====== Information shown ======

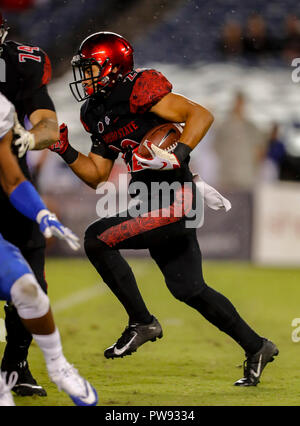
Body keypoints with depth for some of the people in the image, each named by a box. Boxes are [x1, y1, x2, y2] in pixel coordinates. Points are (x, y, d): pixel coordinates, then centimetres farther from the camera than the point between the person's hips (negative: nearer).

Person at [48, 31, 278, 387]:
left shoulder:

======

_What is expected_
Return every line of text in the material above without alteration, and omit the picture from your reply.

_Expected output_
Body keypoints with depth for some of the people in the image, each named by a box. Boxes are [x1, y1, x2, y2] in pixel coordinates. Points are (x, y, d): pixel coordinates, then centimetres farther from the camera than the point between the person's hips (negative: nearer).

Person at [48, 31, 278, 387]:
left shoulder:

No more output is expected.